* _What the task requires_: Copy every line of the data below word for word, leaving out the pictures.

** Start Provided material **

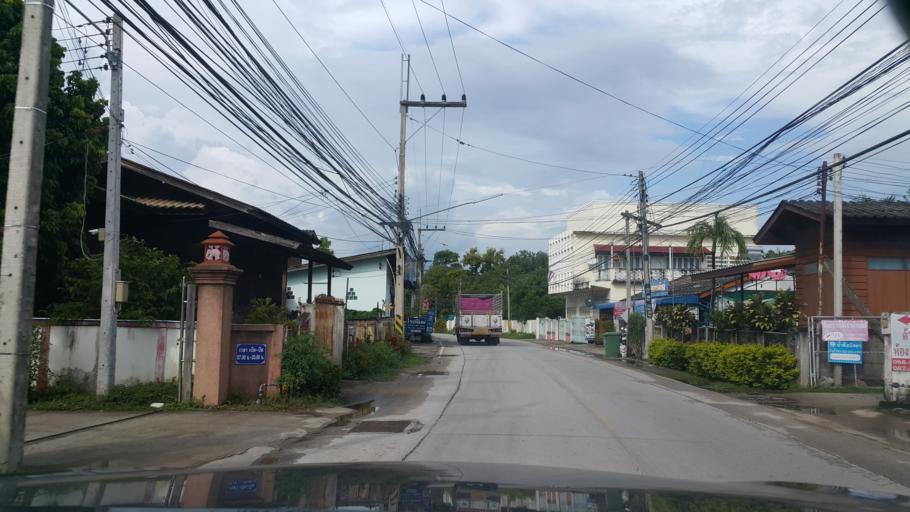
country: TH
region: Lampang
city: Thoen
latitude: 17.6122
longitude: 99.2177
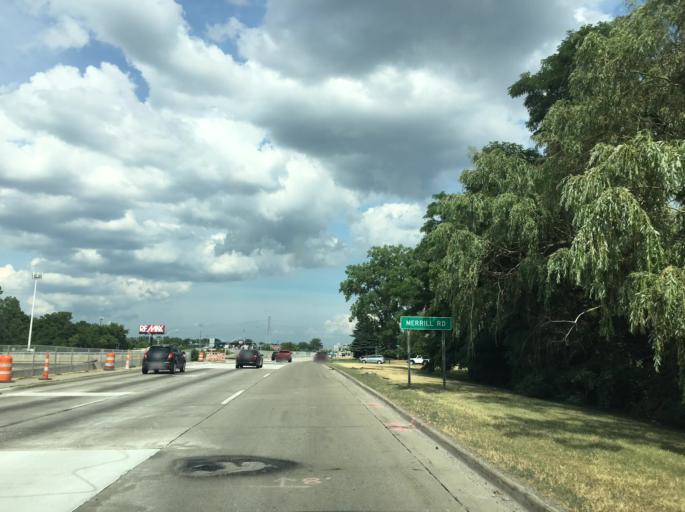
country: US
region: Michigan
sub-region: Macomb County
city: Utica
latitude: 42.6244
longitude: -83.0483
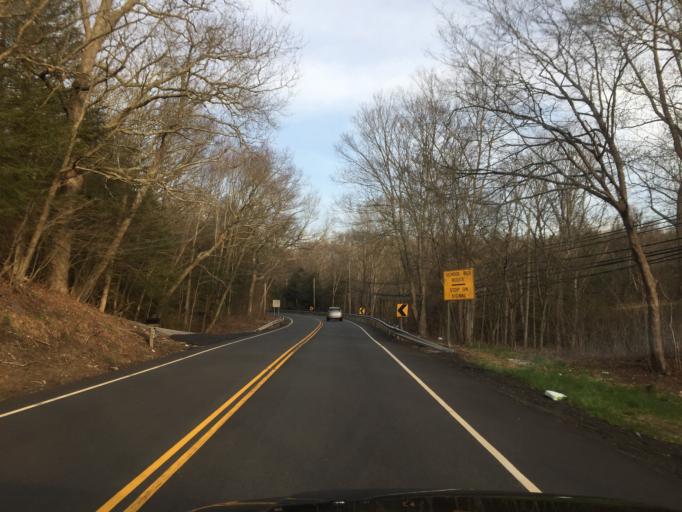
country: US
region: Connecticut
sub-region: Middlesex County
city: Moodus
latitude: 41.5503
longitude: -72.4461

** End Provided material **

* _Answer for the task_:
country: TH
region: Lampang
city: Thoen
latitude: 17.6122
longitude: 99.2177
country: US
region: Michigan
sub-region: Macomb County
city: Utica
latitude: 42.6244
longitude: -83.0483
country: US
region: Connecticut
sub-region: Middlesex County
city: Moodus
latitude: 41.5503
longitude: -72.4461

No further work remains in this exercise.